Empty legs on this corridor expire in hours, so we do not publish a listings page. We run an alert instead: one email when an aircraft is released, covering every operator we work with on the lane.
Pricing reality.
One benchmark, one band. The discount is real; so are the conditions attached to it.
Benchmark: Pilatus PC-24 or Embraer Phenom 300, block 1h42. Empty legs run 30–75% below — same aircraft, same crew, one direction.
Why the corridor produces empty legs.
Nice is where London's private fleet spends its weekends. Aircraft drop passengers on the coast and turn for home empty; on Sundays the pattern reverses. Operators sell those repositioning flights at a discount rather than fly an empty cabin.
Supply peaks May to September — the Grand Prix, the film festival, the summer season — and thins in winter without stopping. The seats appear with days of notice and go quickly. That is why the alert, not a listings page, is the product.
The rules of the game.
Dates move with the client.
The paying booking owns the schedule. If it shifts by a day, the empty leg shifts with it.
It can cancel outright.
The leg exists only while the original trip does. Refunded in full — but no aircraft.
One direction only.
Empty legs do not come in pairs. For the return we quote a second leg, or a full charter.
Light jets do the work.
Pilatus PC-24, Phenom 300, Citation CJ3+ lead the lane. Midsize appears around event weekends.
Questions.
Yes. An empty leg is an aircraft repositioning without passengers — returning to base or moving to its next job. The flight operates whether or not anyone buys the seats.

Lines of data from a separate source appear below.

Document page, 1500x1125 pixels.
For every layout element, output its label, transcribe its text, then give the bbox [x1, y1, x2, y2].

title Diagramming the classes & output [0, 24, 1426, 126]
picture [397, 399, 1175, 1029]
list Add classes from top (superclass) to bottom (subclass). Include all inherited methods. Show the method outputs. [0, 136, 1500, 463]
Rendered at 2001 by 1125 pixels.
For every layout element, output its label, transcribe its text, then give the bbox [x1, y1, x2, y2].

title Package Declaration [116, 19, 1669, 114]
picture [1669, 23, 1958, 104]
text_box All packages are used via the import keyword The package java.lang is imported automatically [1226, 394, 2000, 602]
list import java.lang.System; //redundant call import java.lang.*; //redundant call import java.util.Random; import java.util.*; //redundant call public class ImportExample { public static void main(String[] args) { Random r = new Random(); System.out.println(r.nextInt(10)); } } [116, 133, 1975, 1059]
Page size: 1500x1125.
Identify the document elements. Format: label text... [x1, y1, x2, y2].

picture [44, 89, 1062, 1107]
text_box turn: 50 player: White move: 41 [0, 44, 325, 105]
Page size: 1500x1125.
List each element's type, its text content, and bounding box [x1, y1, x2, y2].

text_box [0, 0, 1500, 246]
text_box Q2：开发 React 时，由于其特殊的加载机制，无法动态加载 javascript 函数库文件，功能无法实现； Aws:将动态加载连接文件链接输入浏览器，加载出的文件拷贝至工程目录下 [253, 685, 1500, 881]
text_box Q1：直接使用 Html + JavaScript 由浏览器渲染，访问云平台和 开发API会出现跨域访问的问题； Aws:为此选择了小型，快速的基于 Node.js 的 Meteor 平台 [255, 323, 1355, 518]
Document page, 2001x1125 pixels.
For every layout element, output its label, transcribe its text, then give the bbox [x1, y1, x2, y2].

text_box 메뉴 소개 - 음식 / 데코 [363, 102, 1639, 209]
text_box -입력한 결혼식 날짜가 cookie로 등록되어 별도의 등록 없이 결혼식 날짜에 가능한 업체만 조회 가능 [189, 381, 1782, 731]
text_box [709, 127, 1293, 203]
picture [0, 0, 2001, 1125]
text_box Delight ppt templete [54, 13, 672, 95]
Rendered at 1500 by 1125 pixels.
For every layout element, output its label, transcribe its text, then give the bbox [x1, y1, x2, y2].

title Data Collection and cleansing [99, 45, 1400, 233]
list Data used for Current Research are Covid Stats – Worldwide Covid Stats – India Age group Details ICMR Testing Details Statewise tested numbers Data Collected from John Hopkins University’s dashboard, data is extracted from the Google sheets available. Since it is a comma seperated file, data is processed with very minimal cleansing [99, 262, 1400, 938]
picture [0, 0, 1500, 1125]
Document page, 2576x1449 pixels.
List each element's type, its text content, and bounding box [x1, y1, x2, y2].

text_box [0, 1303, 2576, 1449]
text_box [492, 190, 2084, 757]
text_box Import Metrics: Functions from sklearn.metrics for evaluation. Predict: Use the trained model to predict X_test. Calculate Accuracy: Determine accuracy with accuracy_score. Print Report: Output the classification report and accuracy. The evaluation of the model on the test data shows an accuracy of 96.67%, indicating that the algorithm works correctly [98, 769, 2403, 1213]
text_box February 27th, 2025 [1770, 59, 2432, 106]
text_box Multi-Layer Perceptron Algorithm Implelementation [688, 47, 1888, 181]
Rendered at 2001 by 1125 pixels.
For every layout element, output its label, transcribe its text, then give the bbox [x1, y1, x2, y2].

Most empty legs on this corridor surface between one and fourteen days before departure. A few appear with three weeks' notice. Once priced, the good ones rarely last 48 hours.
If the originating trip changes, the empty leg moves or disappears. You are refunded in full and we look for the next option. This risk is the reason for the price.
An operator can only list its own aircraft. As a broker we monitor every operator we work with on London–Nice, so one alert covers the whole corridor.